───── Given data
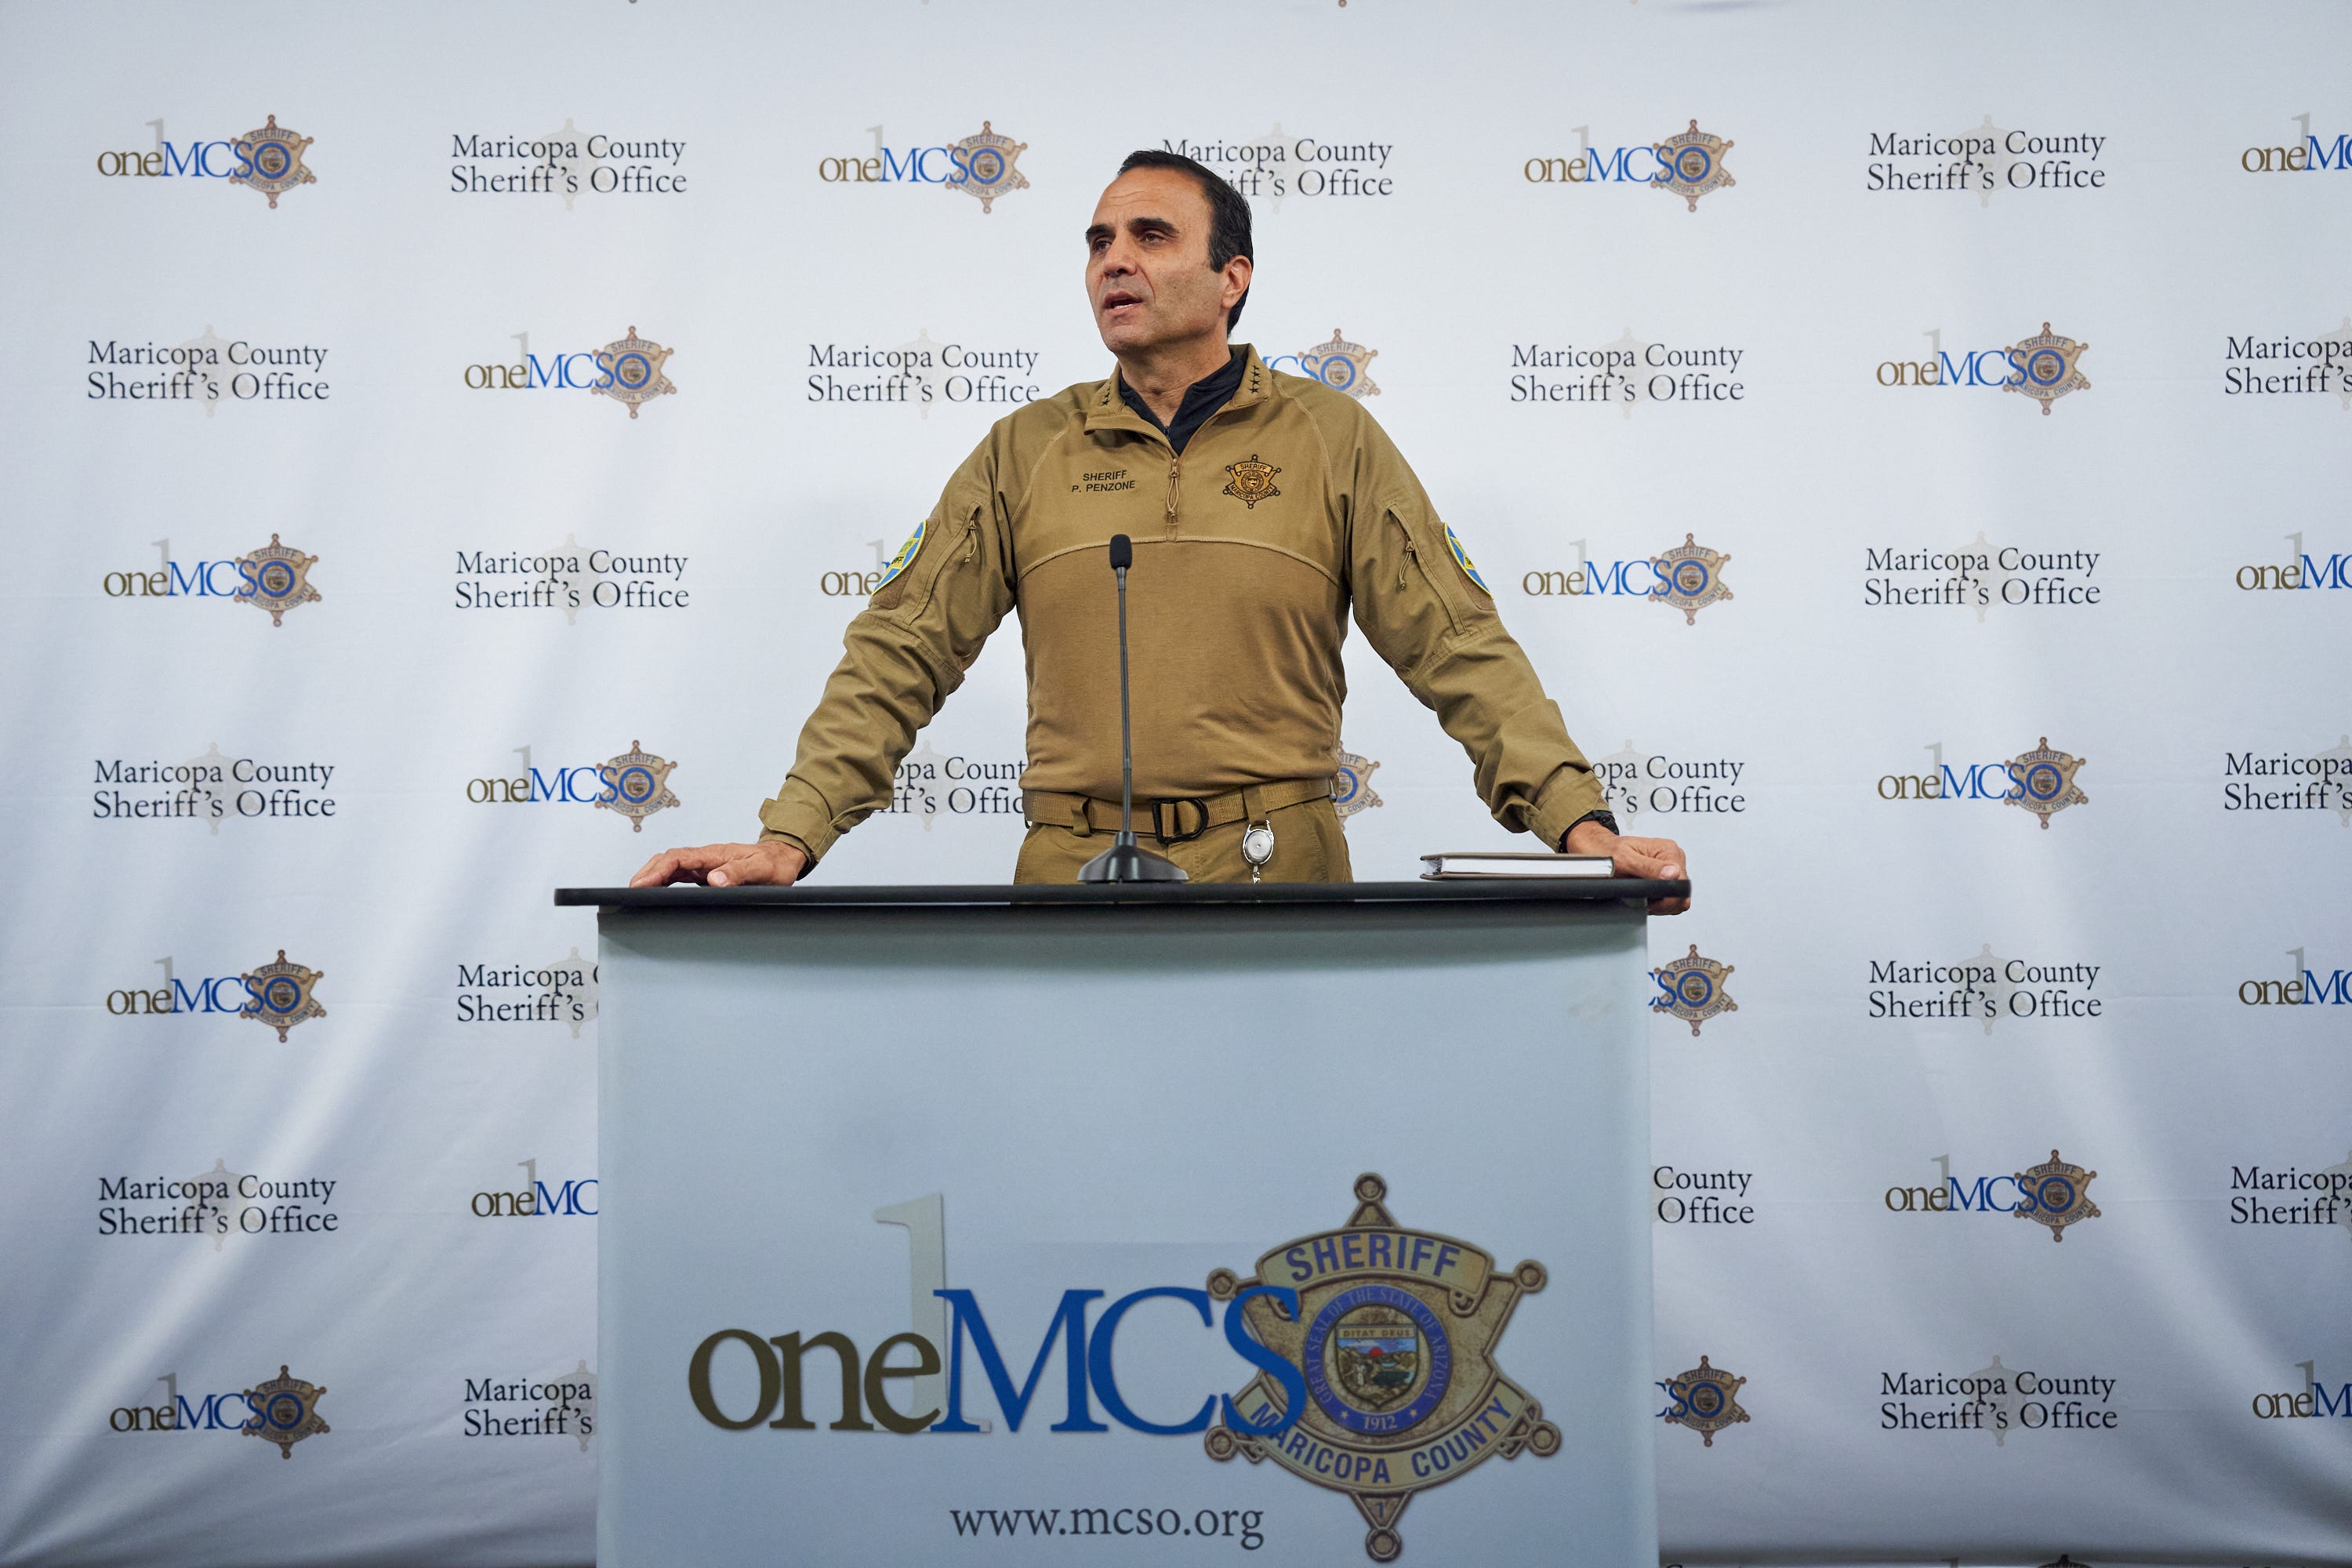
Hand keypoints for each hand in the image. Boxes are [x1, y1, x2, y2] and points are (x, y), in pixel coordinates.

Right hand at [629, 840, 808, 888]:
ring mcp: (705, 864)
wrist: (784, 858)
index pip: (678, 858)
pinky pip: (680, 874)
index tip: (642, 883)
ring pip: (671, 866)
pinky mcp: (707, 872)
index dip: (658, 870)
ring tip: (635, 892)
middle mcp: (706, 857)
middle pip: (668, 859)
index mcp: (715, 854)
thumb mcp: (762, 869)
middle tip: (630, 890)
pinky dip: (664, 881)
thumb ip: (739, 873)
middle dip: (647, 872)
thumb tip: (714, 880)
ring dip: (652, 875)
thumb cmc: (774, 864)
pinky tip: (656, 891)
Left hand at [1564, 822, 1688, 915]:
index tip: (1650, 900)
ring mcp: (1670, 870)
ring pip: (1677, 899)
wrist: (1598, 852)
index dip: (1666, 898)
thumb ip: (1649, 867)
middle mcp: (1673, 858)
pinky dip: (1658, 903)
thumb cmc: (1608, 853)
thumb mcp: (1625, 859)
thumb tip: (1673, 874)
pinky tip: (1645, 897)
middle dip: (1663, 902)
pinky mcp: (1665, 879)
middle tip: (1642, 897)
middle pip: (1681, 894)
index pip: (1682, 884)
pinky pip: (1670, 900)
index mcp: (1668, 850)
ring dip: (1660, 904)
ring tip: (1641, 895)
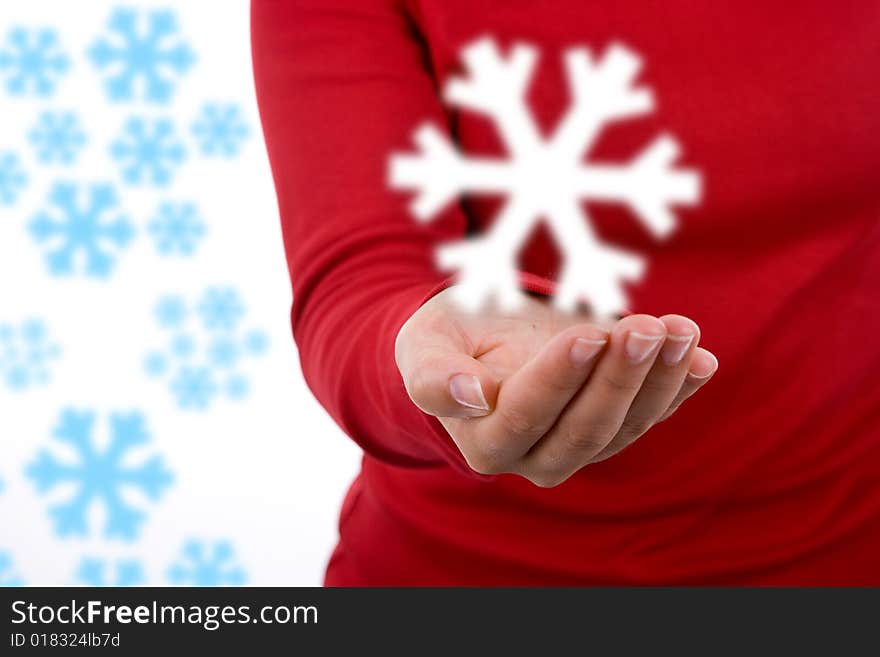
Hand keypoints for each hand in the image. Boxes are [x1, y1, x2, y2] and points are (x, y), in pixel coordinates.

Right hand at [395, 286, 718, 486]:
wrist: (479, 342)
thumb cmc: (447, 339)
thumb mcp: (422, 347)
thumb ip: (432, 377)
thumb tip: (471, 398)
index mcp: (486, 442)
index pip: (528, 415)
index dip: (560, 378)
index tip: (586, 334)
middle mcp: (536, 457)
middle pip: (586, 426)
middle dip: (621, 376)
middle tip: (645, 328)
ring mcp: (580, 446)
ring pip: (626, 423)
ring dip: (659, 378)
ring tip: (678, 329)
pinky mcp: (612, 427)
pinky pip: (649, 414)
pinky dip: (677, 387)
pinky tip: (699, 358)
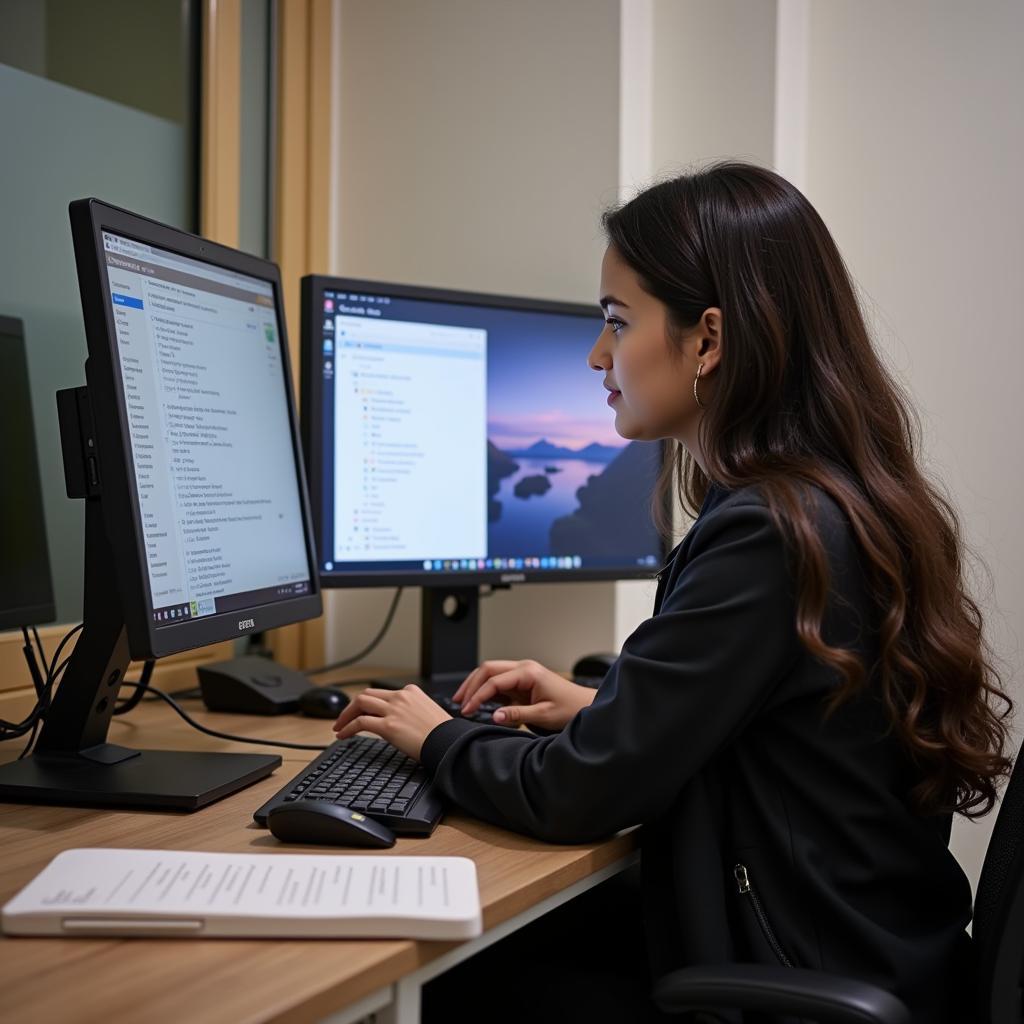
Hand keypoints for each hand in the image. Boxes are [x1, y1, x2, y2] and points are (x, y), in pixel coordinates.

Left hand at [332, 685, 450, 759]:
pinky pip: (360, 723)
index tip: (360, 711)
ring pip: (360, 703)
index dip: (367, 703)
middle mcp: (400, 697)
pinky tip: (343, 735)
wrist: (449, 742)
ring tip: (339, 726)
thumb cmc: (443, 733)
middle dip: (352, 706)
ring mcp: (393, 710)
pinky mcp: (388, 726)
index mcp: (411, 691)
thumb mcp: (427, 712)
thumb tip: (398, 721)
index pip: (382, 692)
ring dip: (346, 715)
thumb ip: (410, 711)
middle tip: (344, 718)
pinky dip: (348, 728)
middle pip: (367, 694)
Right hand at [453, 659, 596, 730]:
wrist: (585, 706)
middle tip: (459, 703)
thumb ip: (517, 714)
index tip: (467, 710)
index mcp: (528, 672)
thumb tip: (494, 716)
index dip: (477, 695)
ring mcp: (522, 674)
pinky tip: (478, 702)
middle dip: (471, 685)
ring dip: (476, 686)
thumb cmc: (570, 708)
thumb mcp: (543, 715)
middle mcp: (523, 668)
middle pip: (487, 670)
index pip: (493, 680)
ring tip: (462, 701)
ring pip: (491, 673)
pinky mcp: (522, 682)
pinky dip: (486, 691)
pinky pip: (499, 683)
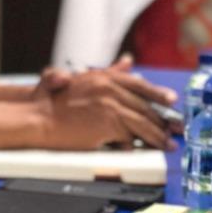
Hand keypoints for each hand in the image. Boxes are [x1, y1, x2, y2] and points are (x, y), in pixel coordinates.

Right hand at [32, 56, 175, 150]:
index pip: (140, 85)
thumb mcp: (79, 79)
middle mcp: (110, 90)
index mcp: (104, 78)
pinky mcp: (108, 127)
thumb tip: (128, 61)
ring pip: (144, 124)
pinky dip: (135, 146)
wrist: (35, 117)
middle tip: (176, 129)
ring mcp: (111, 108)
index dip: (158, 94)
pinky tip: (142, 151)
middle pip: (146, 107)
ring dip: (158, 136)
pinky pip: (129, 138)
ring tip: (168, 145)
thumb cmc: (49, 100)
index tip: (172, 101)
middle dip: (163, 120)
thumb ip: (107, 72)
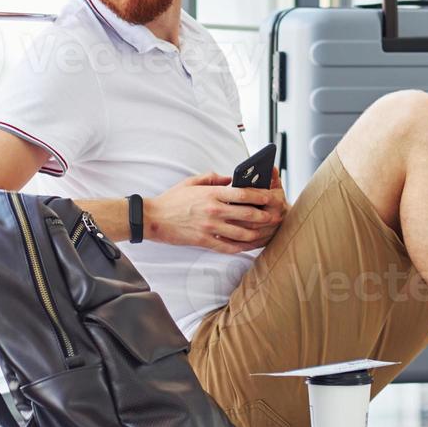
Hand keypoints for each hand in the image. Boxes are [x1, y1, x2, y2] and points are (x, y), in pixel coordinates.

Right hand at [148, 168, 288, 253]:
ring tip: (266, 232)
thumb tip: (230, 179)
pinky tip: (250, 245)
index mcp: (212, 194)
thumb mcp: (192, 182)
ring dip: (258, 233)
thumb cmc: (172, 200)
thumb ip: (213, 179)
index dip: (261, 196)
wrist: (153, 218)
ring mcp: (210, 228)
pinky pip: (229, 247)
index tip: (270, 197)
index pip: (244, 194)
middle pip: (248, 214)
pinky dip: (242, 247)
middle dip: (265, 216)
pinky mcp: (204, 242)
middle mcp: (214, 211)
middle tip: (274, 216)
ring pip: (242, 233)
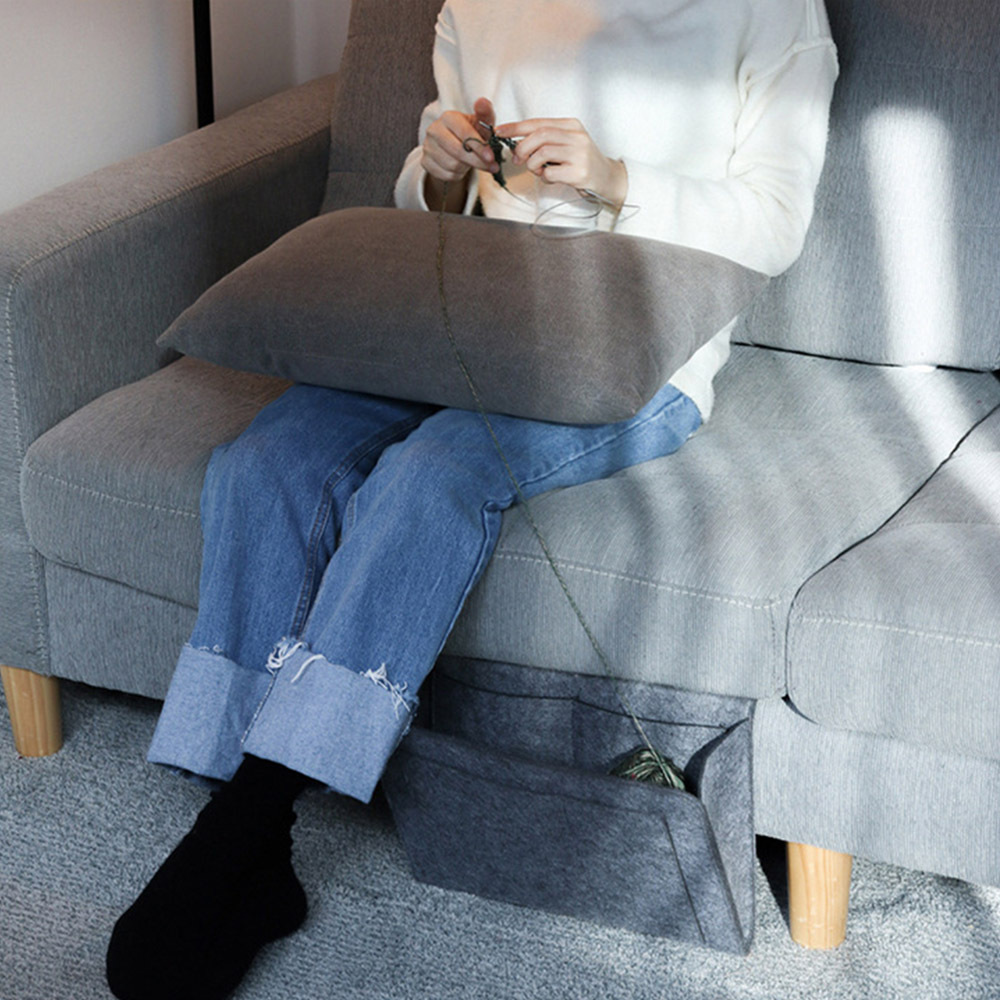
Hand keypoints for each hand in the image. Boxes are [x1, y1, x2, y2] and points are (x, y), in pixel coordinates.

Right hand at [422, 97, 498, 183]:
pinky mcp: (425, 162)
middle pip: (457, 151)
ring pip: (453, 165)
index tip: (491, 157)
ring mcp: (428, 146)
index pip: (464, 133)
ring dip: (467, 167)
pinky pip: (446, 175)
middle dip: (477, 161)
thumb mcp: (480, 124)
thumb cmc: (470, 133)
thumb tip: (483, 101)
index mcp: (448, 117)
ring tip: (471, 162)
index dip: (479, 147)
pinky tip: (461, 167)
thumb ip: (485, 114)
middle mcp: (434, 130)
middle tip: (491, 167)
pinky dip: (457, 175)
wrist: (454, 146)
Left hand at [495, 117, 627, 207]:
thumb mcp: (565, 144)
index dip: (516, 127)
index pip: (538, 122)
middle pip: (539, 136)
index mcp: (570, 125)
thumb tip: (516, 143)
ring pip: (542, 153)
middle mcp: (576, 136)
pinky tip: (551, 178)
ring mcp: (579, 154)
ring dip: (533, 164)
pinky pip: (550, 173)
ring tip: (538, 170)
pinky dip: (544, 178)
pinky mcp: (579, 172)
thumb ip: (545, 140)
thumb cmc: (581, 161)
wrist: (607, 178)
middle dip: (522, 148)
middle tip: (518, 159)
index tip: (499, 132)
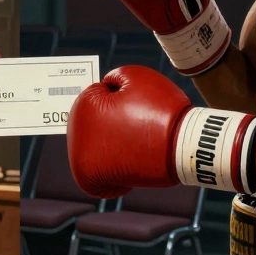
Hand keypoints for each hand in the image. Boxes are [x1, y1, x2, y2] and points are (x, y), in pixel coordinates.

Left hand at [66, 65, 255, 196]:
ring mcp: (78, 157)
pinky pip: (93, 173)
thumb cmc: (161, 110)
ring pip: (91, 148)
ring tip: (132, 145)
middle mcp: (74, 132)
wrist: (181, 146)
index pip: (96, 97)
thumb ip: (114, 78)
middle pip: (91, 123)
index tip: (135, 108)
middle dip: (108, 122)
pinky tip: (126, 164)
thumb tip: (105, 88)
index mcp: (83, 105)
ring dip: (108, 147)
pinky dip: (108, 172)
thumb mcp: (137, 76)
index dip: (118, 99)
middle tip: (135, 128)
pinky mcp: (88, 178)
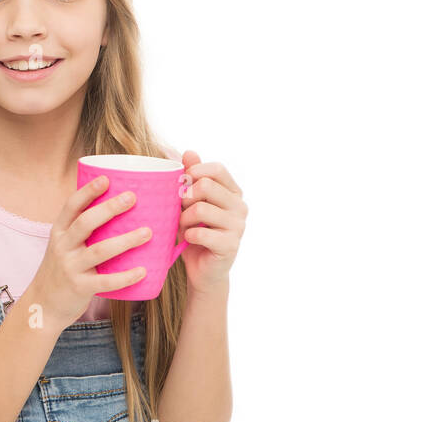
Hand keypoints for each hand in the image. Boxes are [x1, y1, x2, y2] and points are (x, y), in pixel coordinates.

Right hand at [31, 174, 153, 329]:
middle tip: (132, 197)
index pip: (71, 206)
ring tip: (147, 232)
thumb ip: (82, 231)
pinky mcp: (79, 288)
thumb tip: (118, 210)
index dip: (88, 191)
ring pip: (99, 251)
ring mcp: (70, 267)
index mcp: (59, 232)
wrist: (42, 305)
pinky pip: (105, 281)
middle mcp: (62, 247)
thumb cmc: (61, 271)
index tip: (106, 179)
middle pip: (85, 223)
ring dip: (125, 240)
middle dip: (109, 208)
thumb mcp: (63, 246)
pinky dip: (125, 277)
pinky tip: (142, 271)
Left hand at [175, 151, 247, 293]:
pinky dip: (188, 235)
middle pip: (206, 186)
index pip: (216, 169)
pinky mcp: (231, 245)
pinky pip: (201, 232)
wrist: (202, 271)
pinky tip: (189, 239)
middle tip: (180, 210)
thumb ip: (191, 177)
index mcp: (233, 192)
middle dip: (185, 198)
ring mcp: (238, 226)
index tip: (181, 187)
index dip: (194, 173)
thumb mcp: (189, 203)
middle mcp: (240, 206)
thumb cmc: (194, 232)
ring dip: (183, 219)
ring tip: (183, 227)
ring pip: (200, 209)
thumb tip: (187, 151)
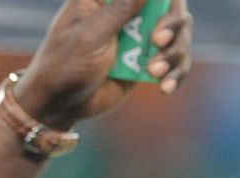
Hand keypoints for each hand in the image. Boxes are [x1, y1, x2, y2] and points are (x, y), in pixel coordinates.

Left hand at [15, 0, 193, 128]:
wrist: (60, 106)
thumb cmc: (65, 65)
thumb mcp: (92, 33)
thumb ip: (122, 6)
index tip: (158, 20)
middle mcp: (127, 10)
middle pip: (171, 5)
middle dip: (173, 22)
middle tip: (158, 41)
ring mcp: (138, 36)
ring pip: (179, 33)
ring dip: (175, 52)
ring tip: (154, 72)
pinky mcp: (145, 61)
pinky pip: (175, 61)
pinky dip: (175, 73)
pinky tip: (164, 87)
──────────
About this exercise:
Which of the lines above hold the word "Right"? Copy each one.

Response to this task:
Right hand at [629, 840, 808, 888]:
Right hand at [395, 286, 718, 486]:
Right hand at [453, 659, 596, 730]:
Right hand at [32, 56, 175, 150]:
Right hand at [148, 168, 288, 253]:
Right hand at [422, 97, 498, 183]:
Right hand at [31, 174, 153, 329]:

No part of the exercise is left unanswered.